• [WORK INSTRUCTION]: Only one span of the material below is wanted. Output it exactly, from the line with "Arquitectura" through the line with "Dagli ultimi piani", without any pictures.

--- START ---

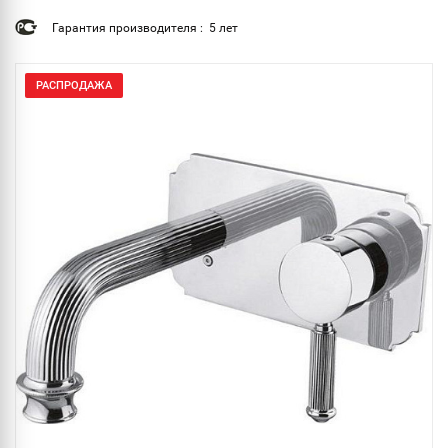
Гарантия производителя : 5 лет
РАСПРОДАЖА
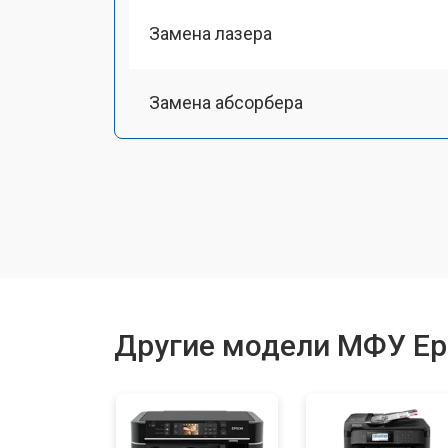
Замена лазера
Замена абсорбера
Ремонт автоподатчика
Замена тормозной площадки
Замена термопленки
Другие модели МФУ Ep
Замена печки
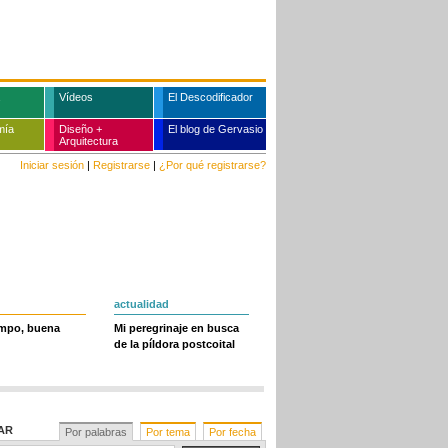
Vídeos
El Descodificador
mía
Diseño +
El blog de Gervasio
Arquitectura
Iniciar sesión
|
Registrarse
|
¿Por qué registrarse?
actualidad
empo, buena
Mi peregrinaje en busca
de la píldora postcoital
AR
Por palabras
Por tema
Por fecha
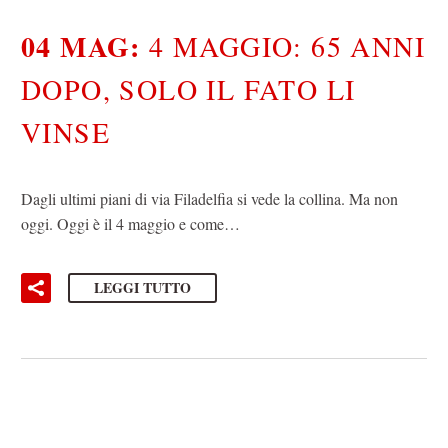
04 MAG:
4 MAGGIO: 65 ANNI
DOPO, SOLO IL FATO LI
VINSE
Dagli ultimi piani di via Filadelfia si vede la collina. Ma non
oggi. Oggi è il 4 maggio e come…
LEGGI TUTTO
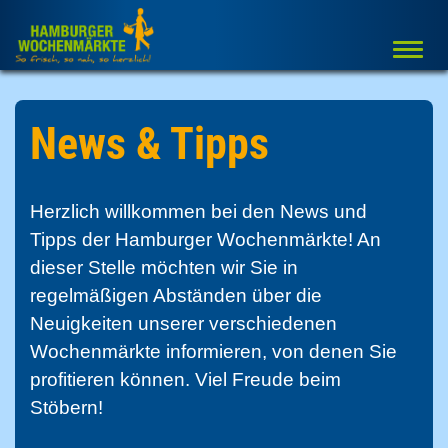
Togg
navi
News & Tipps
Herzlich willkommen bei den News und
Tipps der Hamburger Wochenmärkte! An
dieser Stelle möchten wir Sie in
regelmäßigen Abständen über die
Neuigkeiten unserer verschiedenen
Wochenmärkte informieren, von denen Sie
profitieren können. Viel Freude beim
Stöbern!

--- END ---

• [WRITTEN SOLUTION]:
Arquitectura
Iniciar sesión
|
Registrarse
|
¿Por qué registrarse?
actualidad
empo, buena
Mi peregrinaje en busca
de la píldora postcoital
AR
Por palabras
Por tema
Por fecha
04 MAG:
4 MAGGIO: 65 ANNI
DOPO, SOLO IL FATO LI
VINSE
Dagli ultimi piani di via Filadelfia si vede la collina. Ma non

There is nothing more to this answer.